If you know the type of caterpillar you’re likely to have trouble with in your garden, you can plant species that repel that type of caterpillar. For example, gardens with lots of brassica plants may have trouble with the cabbage white caterpillar. However, growing thyme, oregano, or hyssop plants near your brassicas will keep cabbage white caterpillars away.
Option #6: Keep chickens to keep caterpillar numbers down.
Much like the parasitic insects we’ve already discussed, a flock of chickens in your yard will help curtail the caterpillar population. Chickens love to hunt and eat caterpillars, but if yours are used to being given their nutrition in the form of grain, you can chop up caterpillars and add them to the chicken feed to get them used to the new food source and entice them to start hunting. You could also choose to keep ducks or even get a hedgehog, as all these creatures will hunt and eat caterpillars.
Option #7: Erect barricades to keep your property caterpillar free.
You have lots of options when it comes to barricades that will discourage caterpillars from entering your garden. Hedges around the outside perimeter of your garden will reduce the likelihood of the moths and butterflies that lay caterpillar eggs being blown into your garden. Other barrier options include fences, garden walls, or sections of trellis.
Option #8: Use a homemade or commercial neem oil spray to deter caterpillars.
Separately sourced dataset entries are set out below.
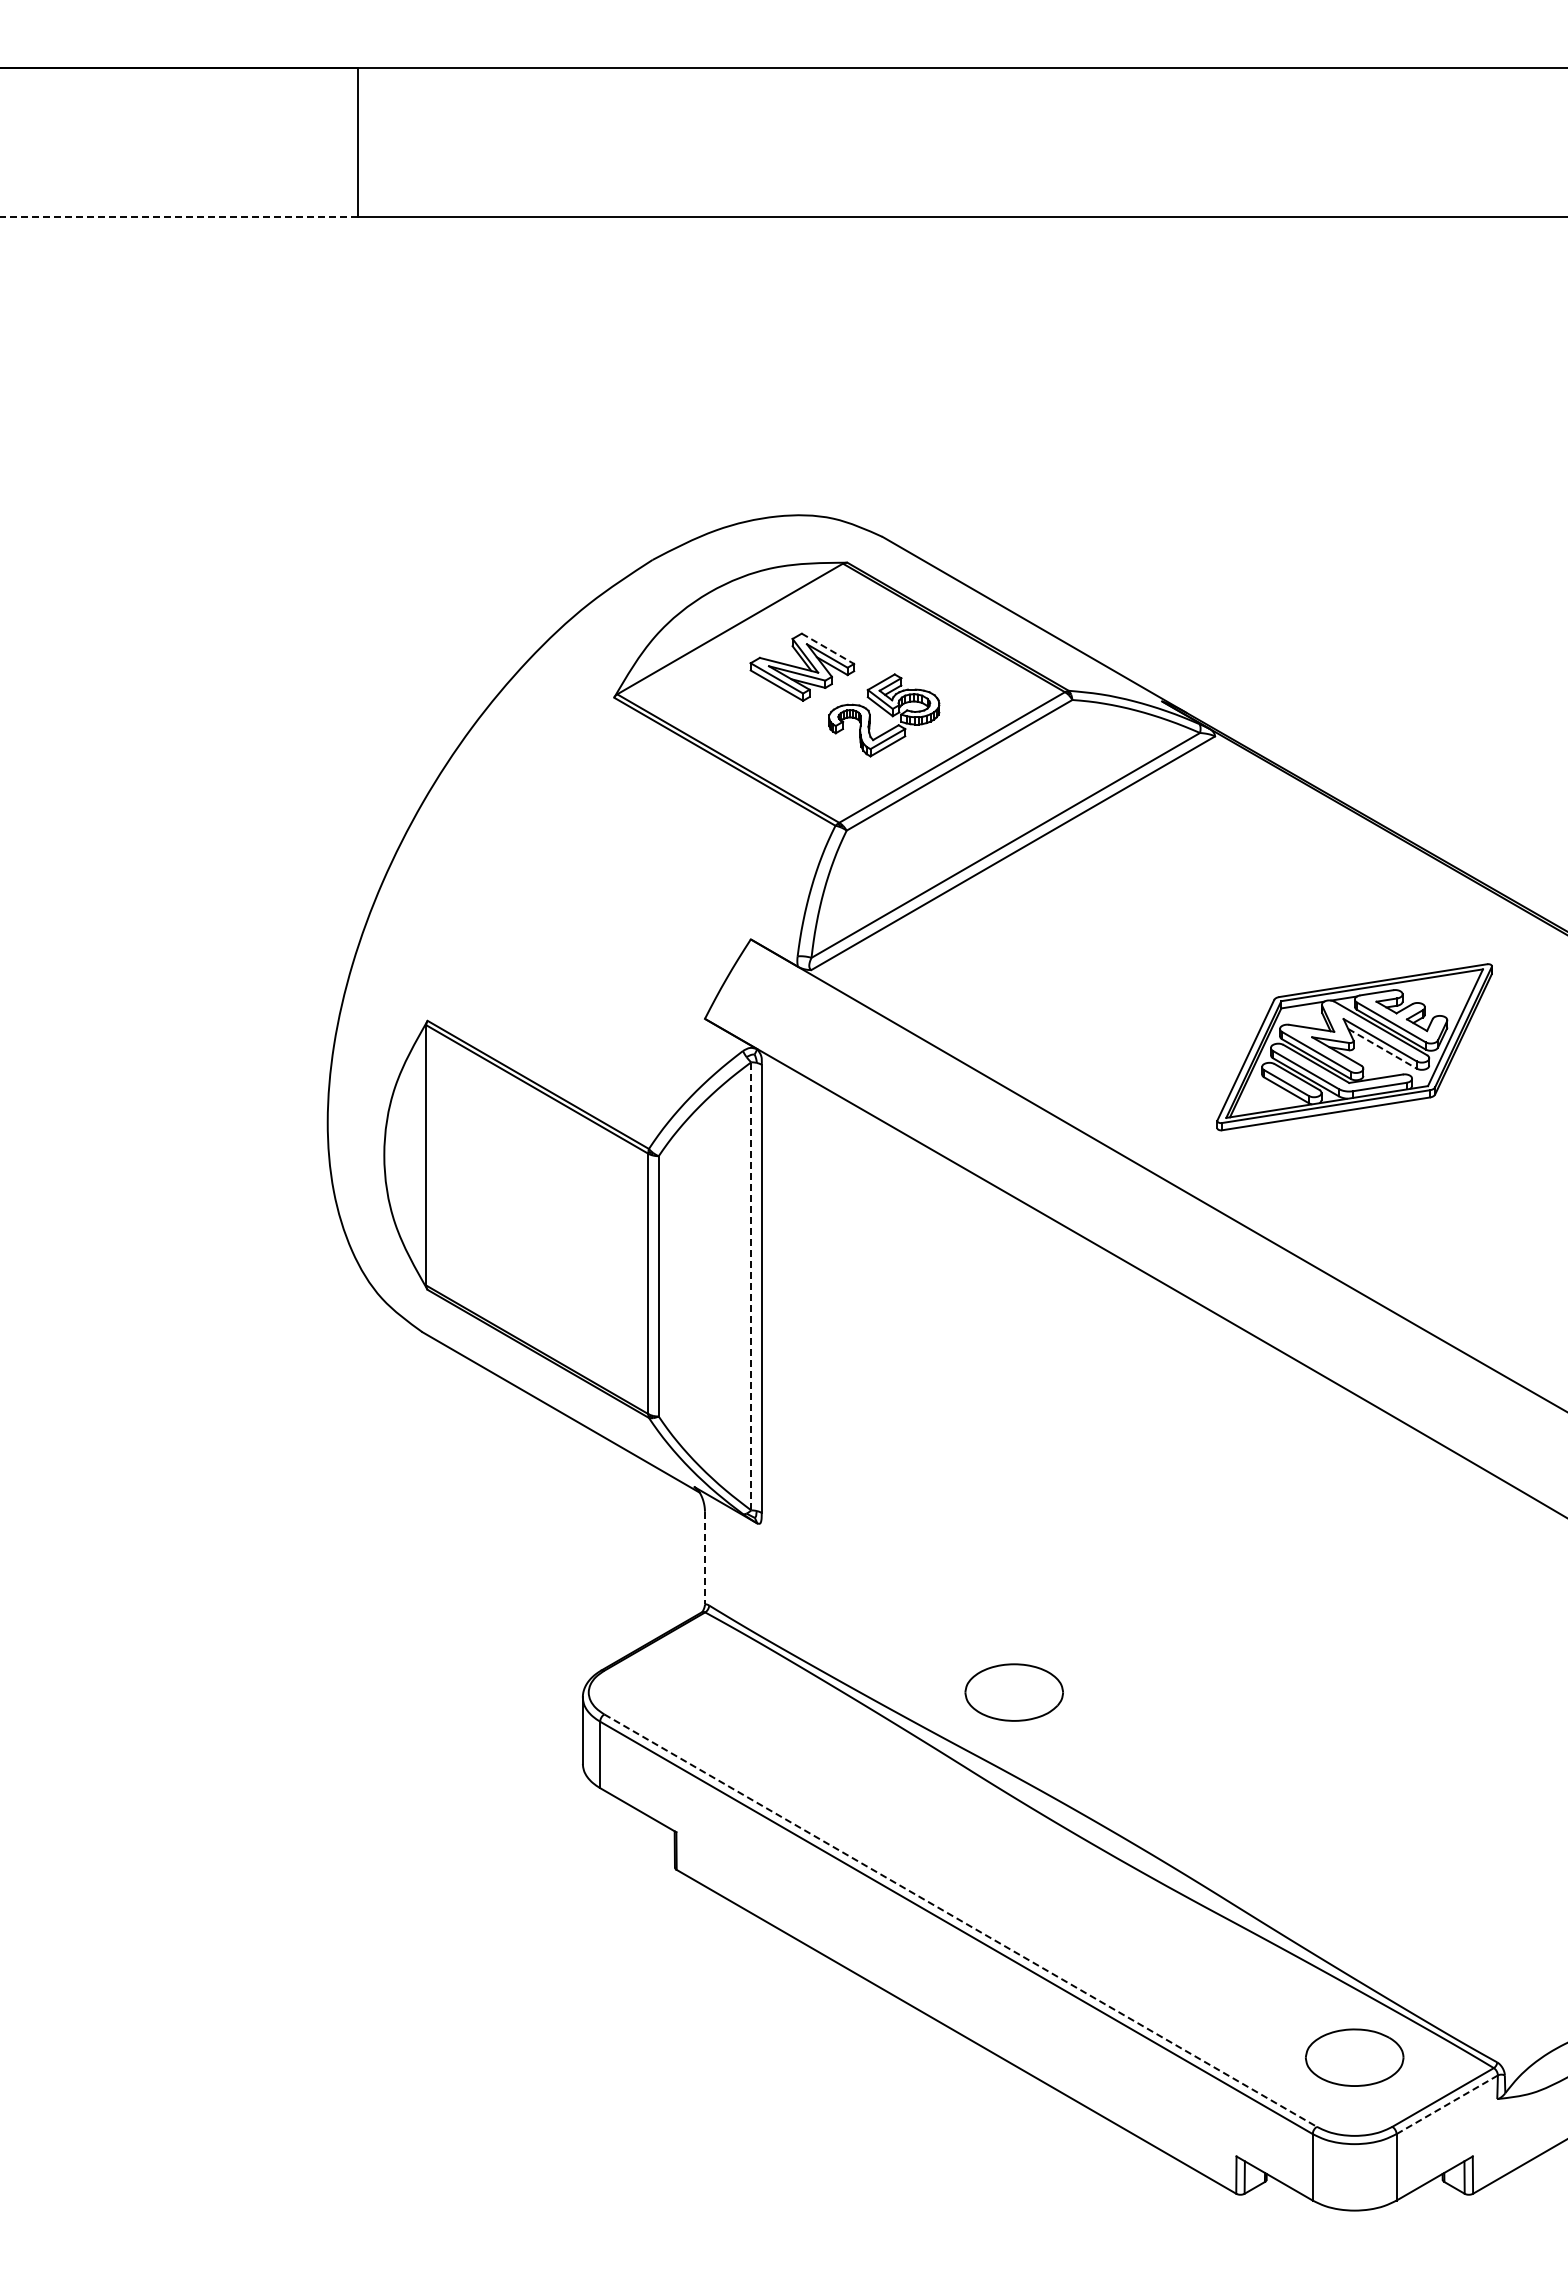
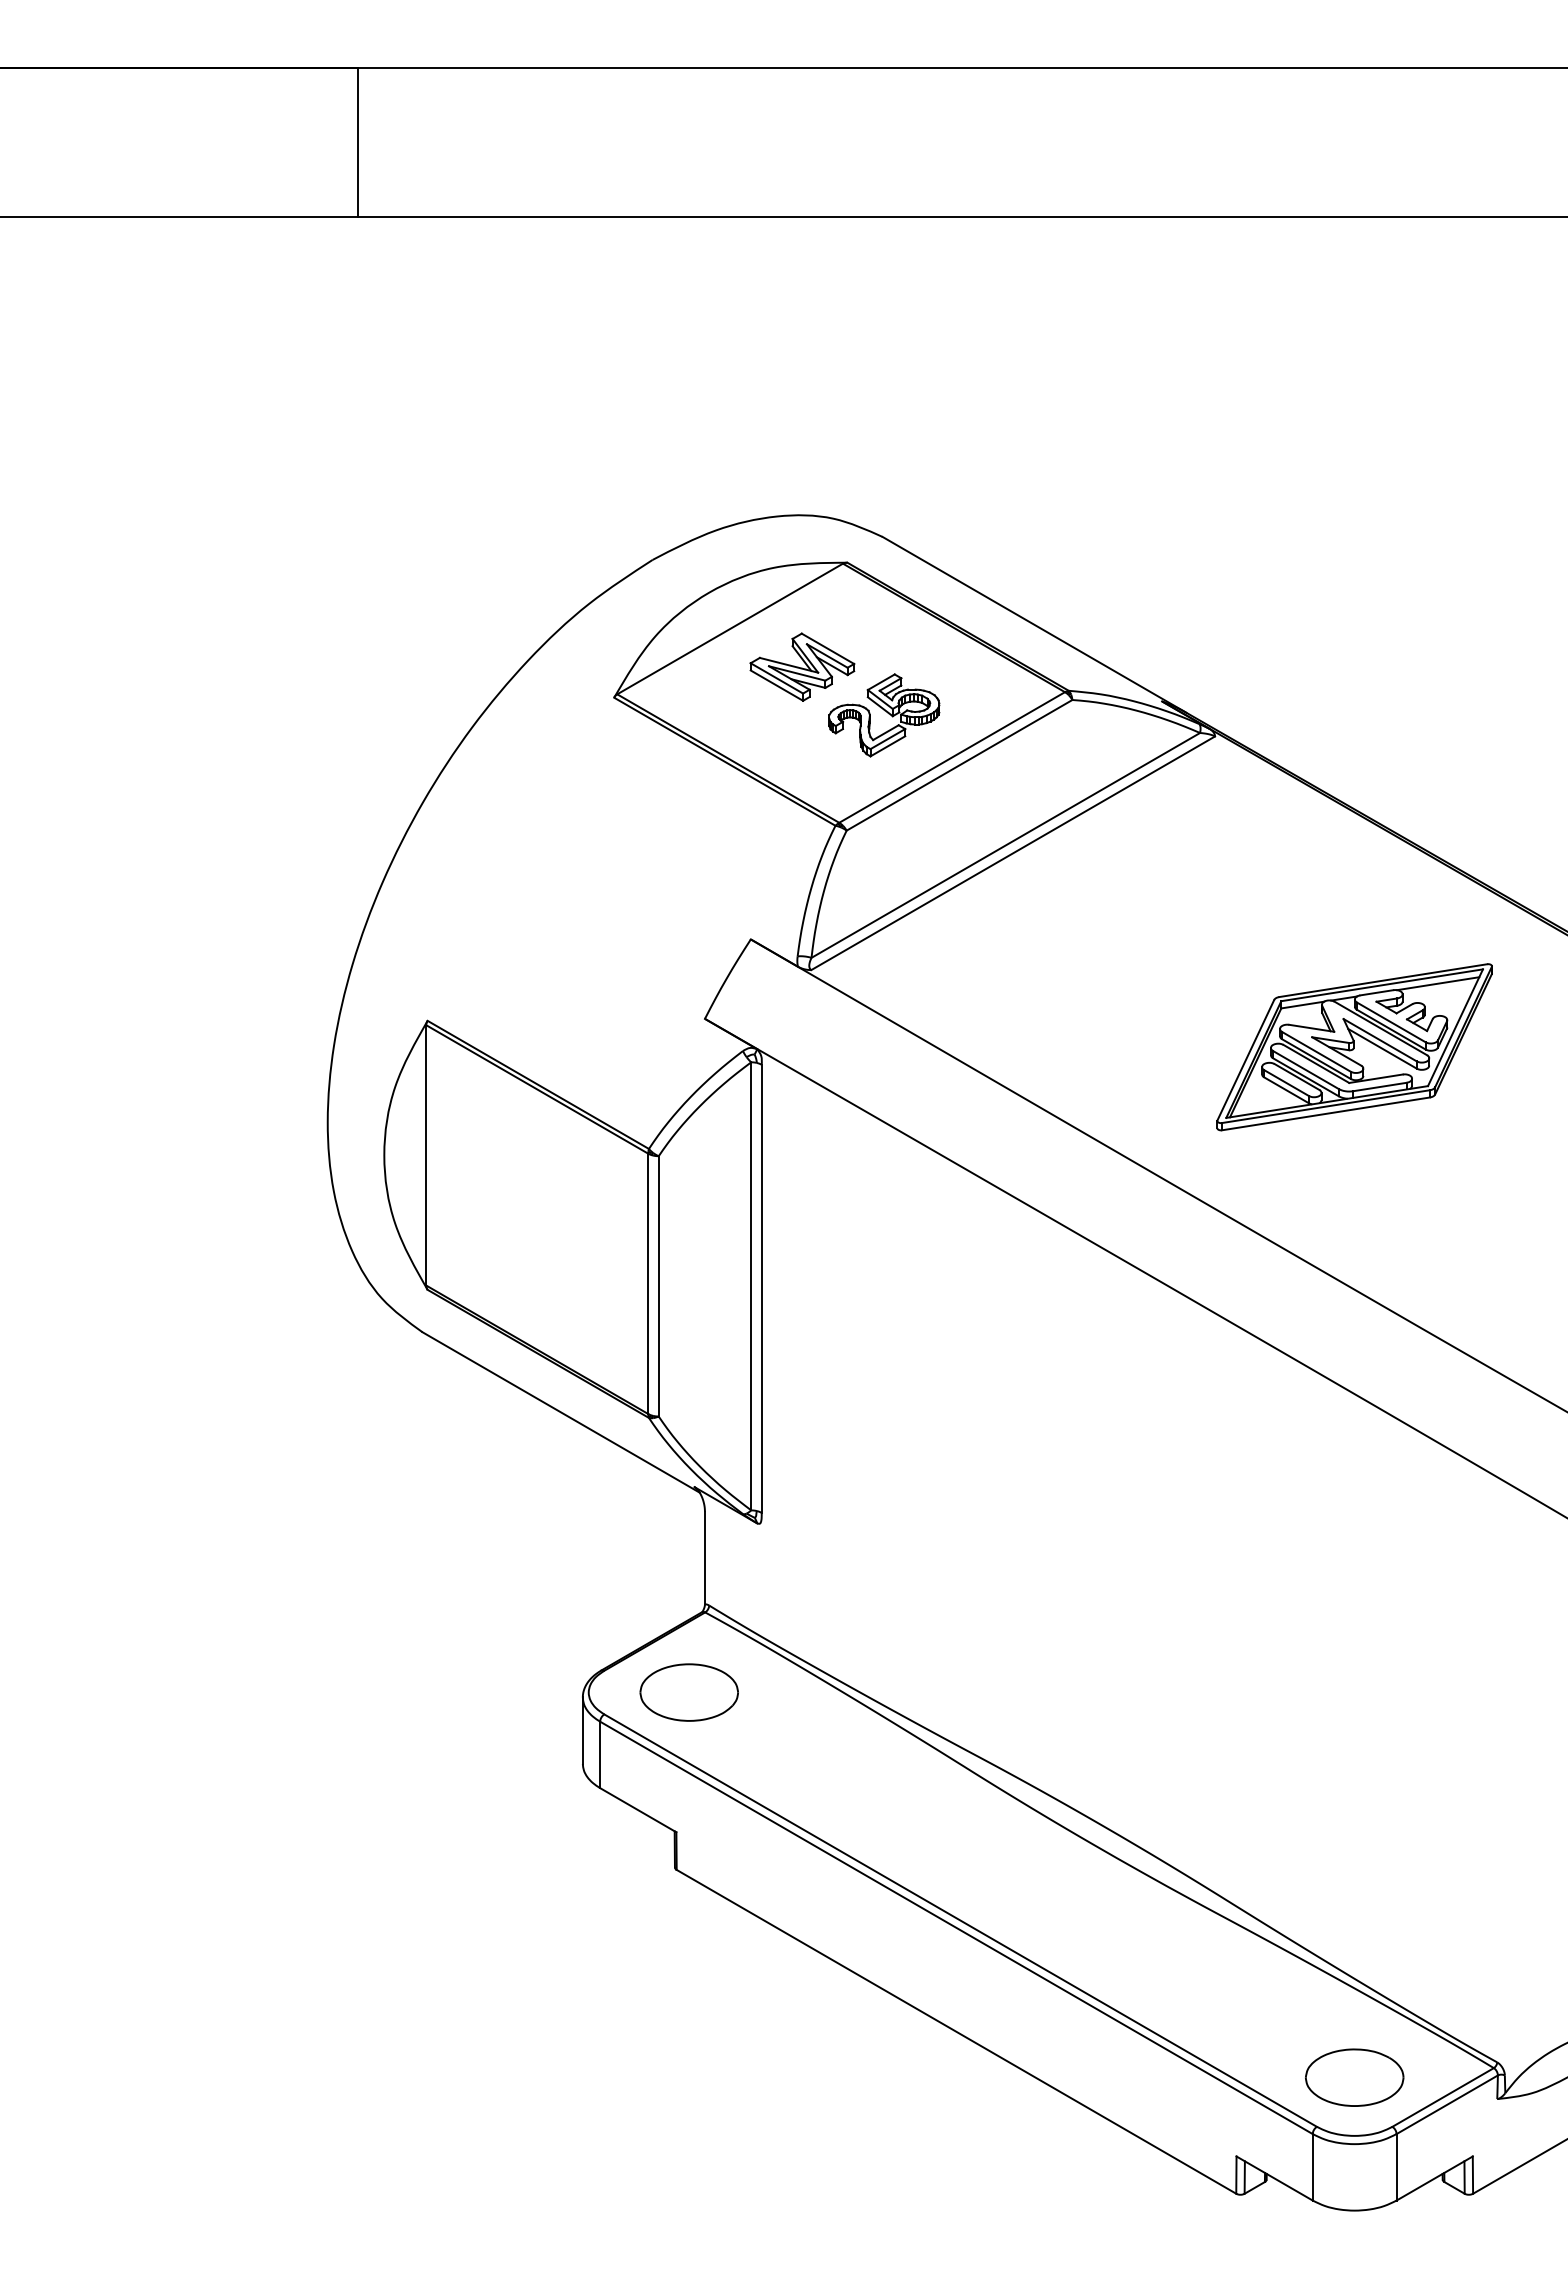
line at (179, 216): dashed -> solid
line at (828, 649): dashed -> solid
line at (1438, 983): none -> present
line at (1382, 1048): dashed -> solid
line at (751, 1285): dashed -> solid
line at (704, 1558): dashed -> solid
part at (1013, 1692) position: (1013, 1692) -> (688, 1692)
line at (960, 1920): dashed -> solid
part at (1354, 2057) position: (1354, 2057) -> (1354, 2077)
line at (1447, 2104): dashed -> solid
A homemade spray made with neem oil is a simple way to chase off caterpillars. However, you should know that this concoction will also kill bees, so use it only at twilight when the bees will have returned to their homes for the day. Mix two ounces of neem oil with four liters of room temperature water. Spraying this mixture on the areas of your garden where you’ve seen caterpillars will kill them by suffocation. Make sure to test the neem oil spray in a small area to make sure your plants won’t have a negative reaction before you spray it all over your garden.
Only you know for sure which of these techniques will work best in your garden. Give a few of these methods a try, and see which is your favorite way to keep caterpillars at bay.